[Problem description] Report back every line from the entries below in which the word "coordinate" occurs.

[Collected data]
• • • •

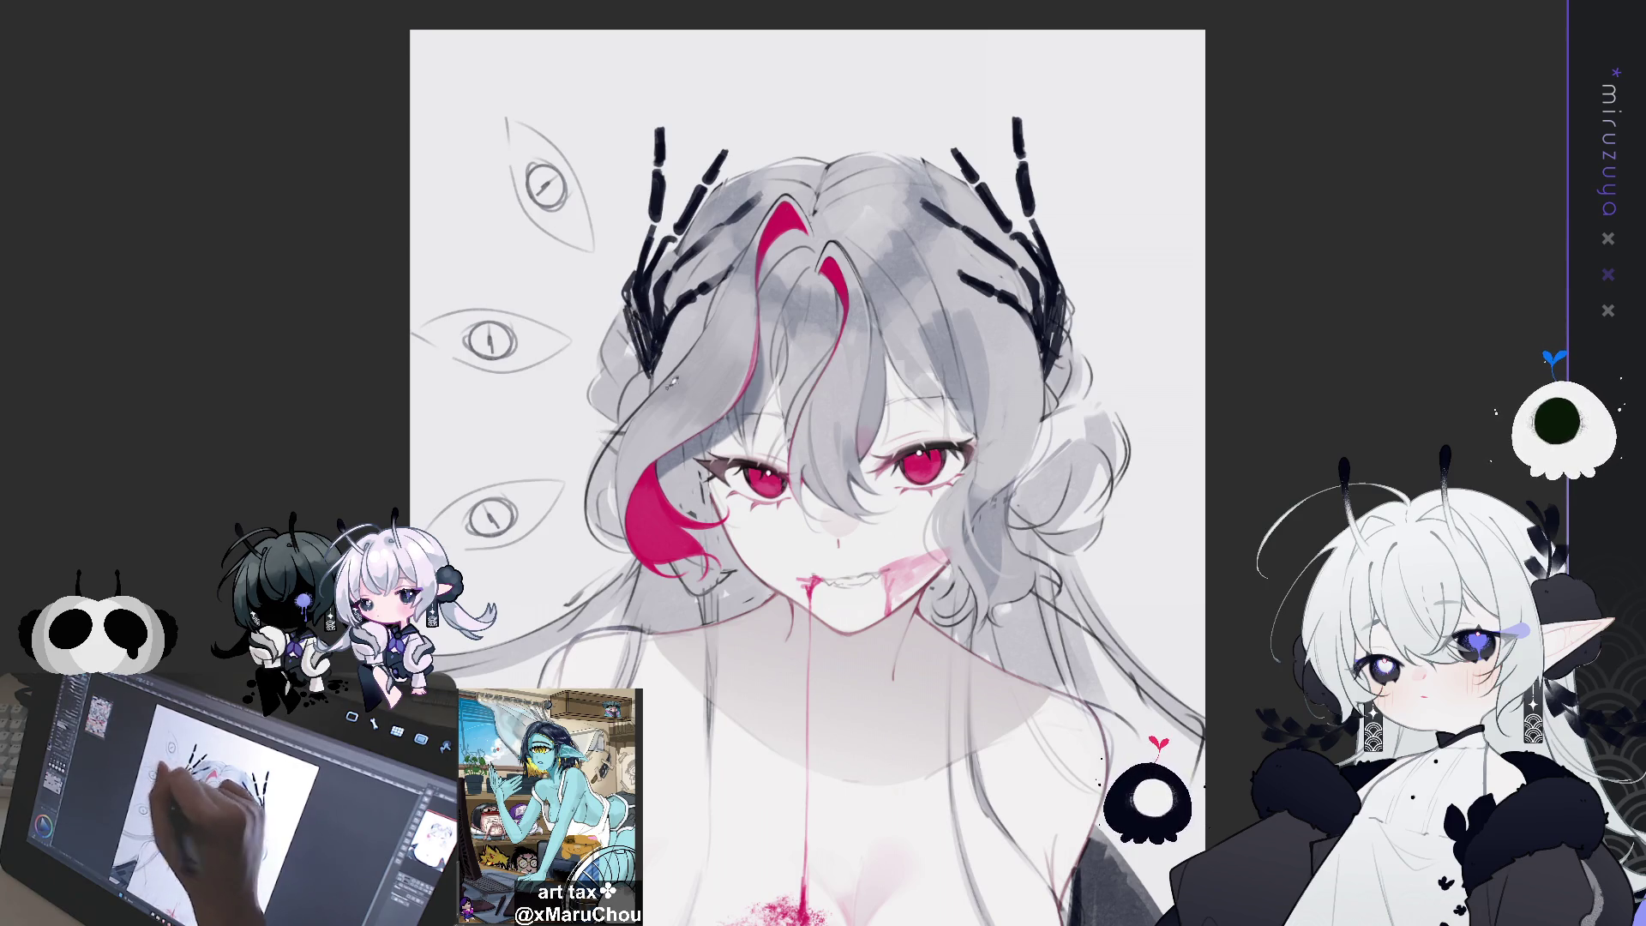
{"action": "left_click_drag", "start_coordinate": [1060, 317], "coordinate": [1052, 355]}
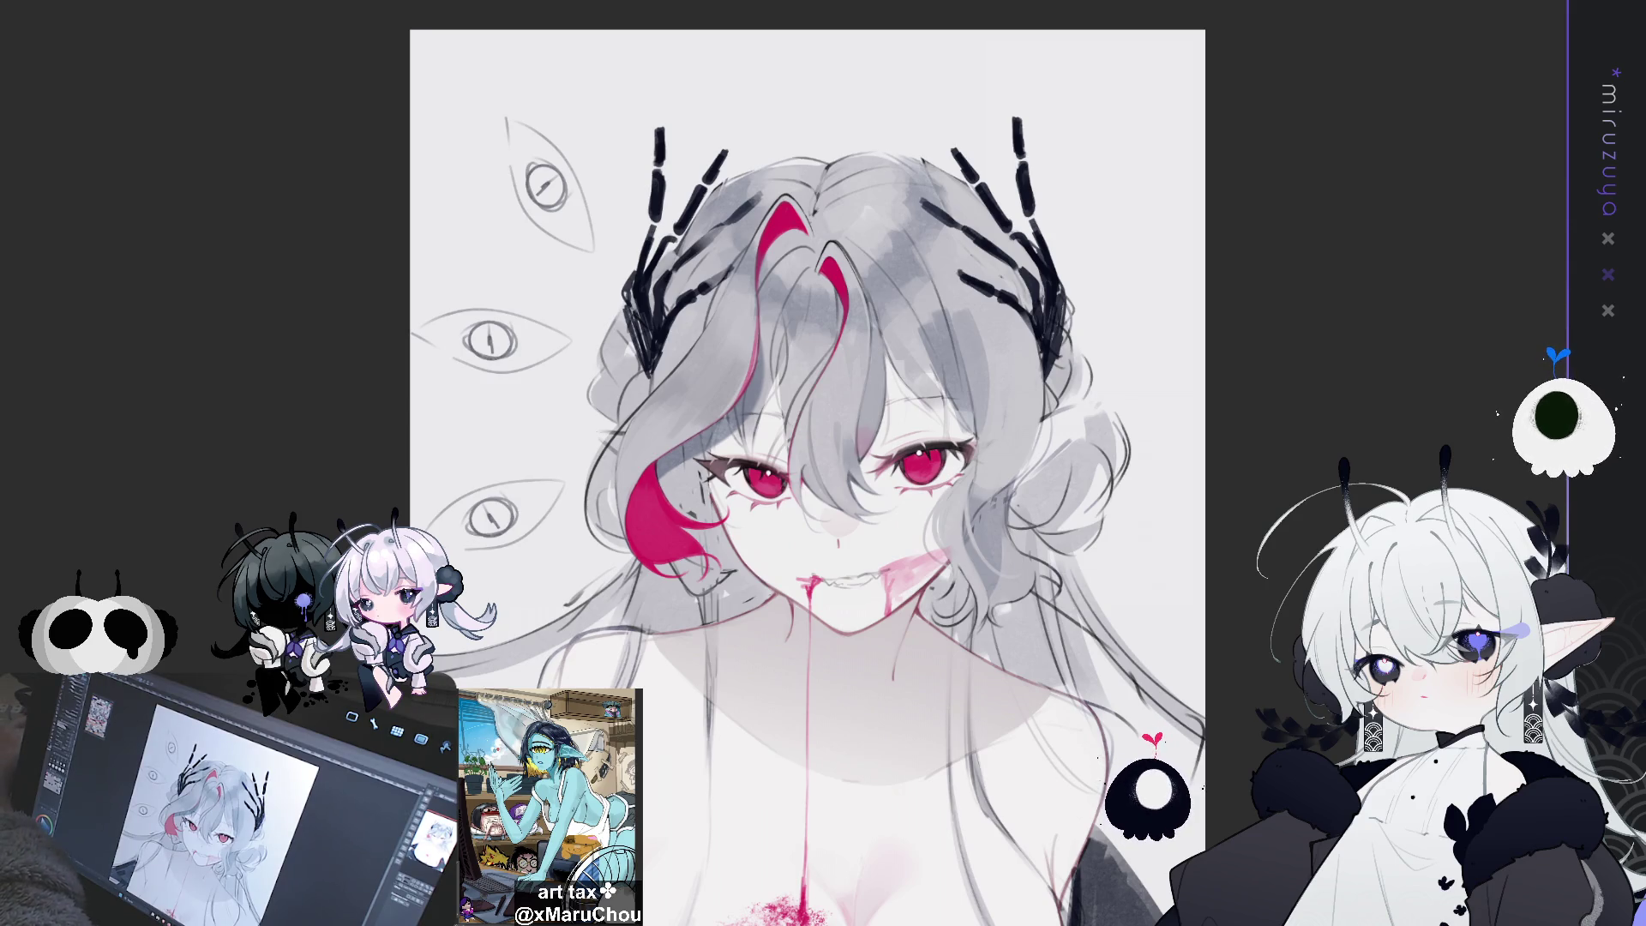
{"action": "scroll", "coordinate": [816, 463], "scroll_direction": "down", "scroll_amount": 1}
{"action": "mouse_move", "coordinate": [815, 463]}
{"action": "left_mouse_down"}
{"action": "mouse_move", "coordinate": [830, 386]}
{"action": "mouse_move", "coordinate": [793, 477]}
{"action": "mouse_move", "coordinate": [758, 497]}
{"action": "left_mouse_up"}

• • • •

[Reply to the exercise]
{"action": "left_click_drag", "start_coordinate": [1060, 317], "coordinate": [1052, 355]}
{"action": "scroll", "coordinate": [816, 463], "scroll_direction": "down", "scroll_amount": 1}
{"action": "mouse_move", "coordinate": [815, 463]}
{"action": "mouse_move", "coordinate": [830, 386]}
{"action": "mouse_move", "coordinate": [793, 477]}
{"action": "mouse_move", "coordinate": [758, 497]}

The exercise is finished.